Sometimes admitting how human and frail and scared you feel is in order.  I was deathly ill for a long time, and it’s why I didn’t start writing until a few years ago.  Between doctor’s appointments, working full time, and trying to keep my heart beating, my world was small, and there wasn’t space for writing. 

When I had the surgery that finally solved the problem, I had six weeks of medical leave.  For the first five weeks, I was housebound, since I couldn’t drive, and my body had too much healing to do.  My big excitement was walking around my small garden and the park across the street.  The rest of the day I watched Netflix and read the piles of books loving people gave me.

On the walks or as I deadheaded anything in my garden between the height of my knees and my shoulders or carried my small watering can from my kitchen sink to water my hanging baskets, I thought about a new future and what I wanted.  It was the first time in years I gave myself a chance to dream beyond living through another day.  What floated up was a desire to write. 

For the last week of my medical leave, my husband and I went to Maine to visit my mom.  There was a new vision in my mind, and I was afraid to tell anyone.  I didn’t want to get up my hopes up.  I wasn’t used to possibilities yet.  On a visit to the Farnsworth Art Museum gift shop, I bought a beautiful notebook with gold on the page edges and blue and gold flowers across the hardcover.  I even bought a matching pen.

I didn’t write a word for six months.  My brain was active for the first time in years,  words flooded the surface, while fear hovered at the edges.  So, I signed up for a memoir class at an arts center forty-five minutes away.  It ran for eight weeks in the middle of winter in Upstate New York.  Not a single class canceled due to the weather, which is unheard of around here.  During those weeks, I filled the notebook.
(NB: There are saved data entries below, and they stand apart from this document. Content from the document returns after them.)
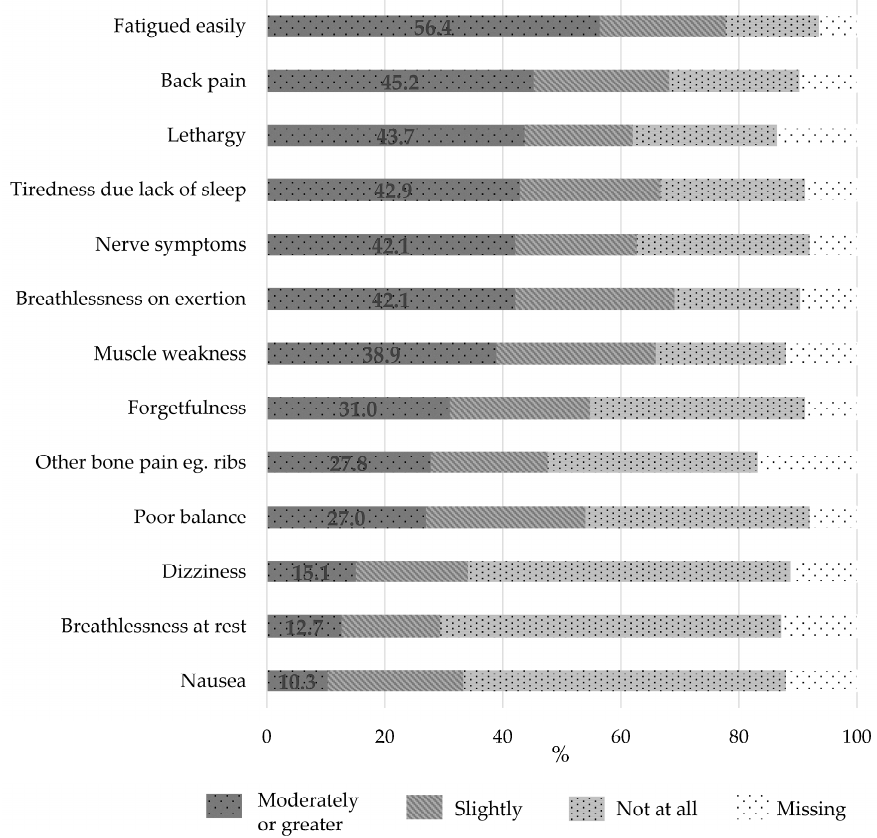
Figure 2. Intensity of symptoms experienced by people with multiple myeloma over the previous month ( n = 126).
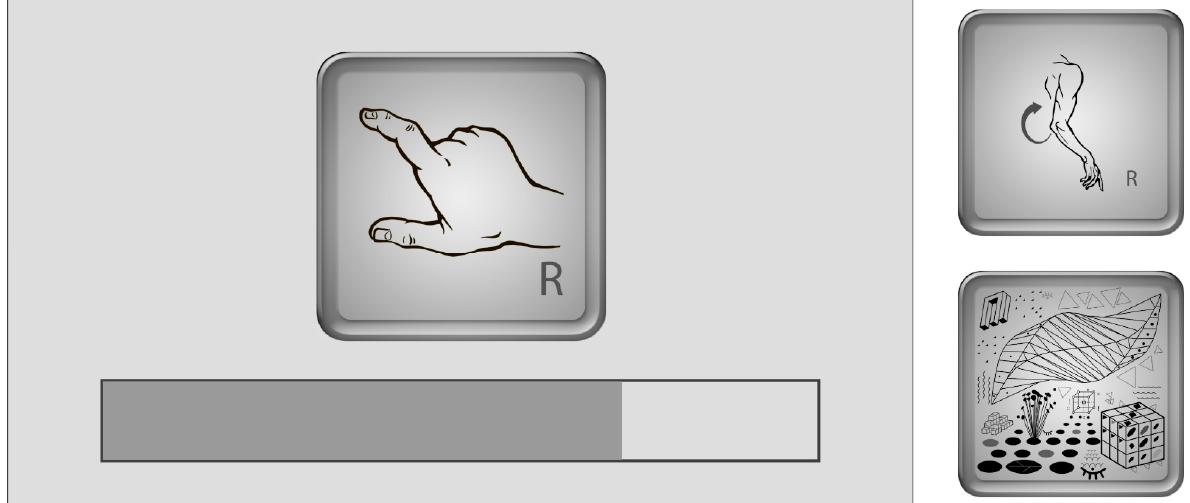
Figure 1. ( left ) Stimulus presentation display with the feedback progress bar. The correct classification of the target mental state (in this case–FR) caused the “progress bar” animation to play. ( right ) Pictures used for cueing shoulder imagery (SR) and the visual attention task.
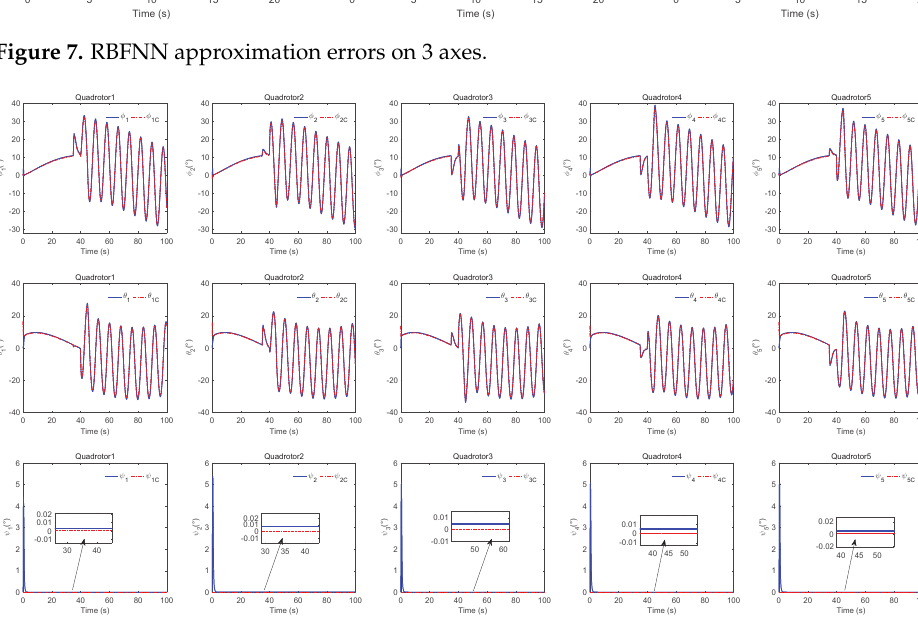
Figure 8. Attitude signals of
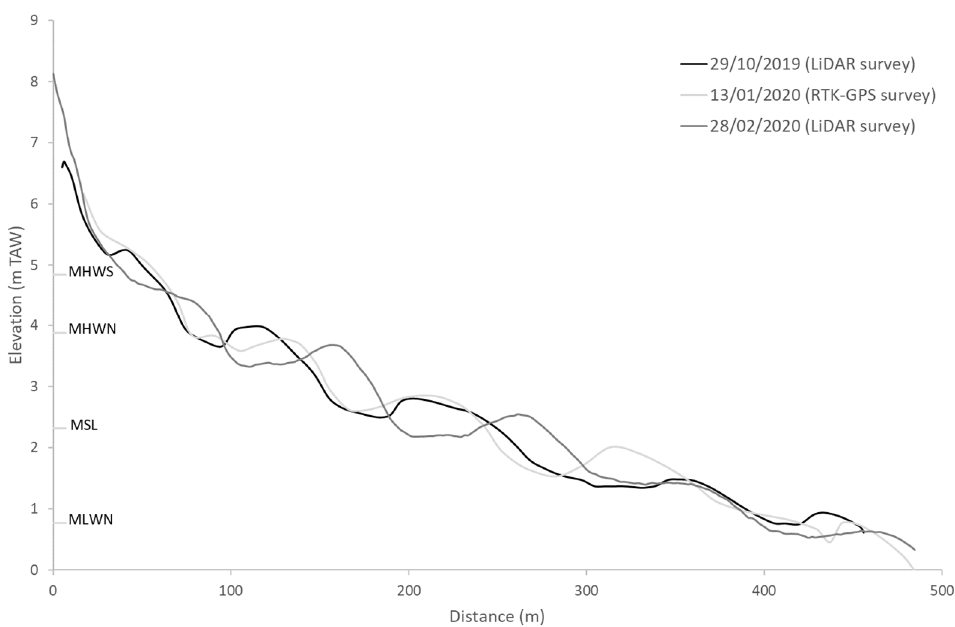
Figure 8. Cross-shore profiles starting from the upper-beach of the pre- and immediately after storm.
I can understand when people say they find writing to be difficult, but for me, I don’t feel that way.  I love it.  It’s hard, and I’m slower than I’d like to be.  I mean, I saw Joyce Carol Oates last weekend, how can I ever catch up?  Let’s face it; I can’t.  I saw Richard Russo a few weeks ago, and I was amazed at how many books he’s written and his drive to write until the bitter end of his life.  His love of writing was contagious.   

Each day I feel lucky to be alive, to have a working laptop, and to have found my people.  I know I’ve changed since before.  I’m getting to know myself and the much older person I am than I was before this all started.  I can’t compare myself to other people or waste time getting mad at something I couldn’t control.  I continue to scare myself every day by stepping farther and farther into the world again.  Somedays I want to curl up in my old spot on the sofa and hide.  At least now I have the energy to understand it and to tell myself I’ll be okay. 

7 thoughts on “Feeling Human”

  1. Thank you for sharing your story. It has been amazing to see you working on getting better and then jumping into writing. As always I am so impressed with how you told the story!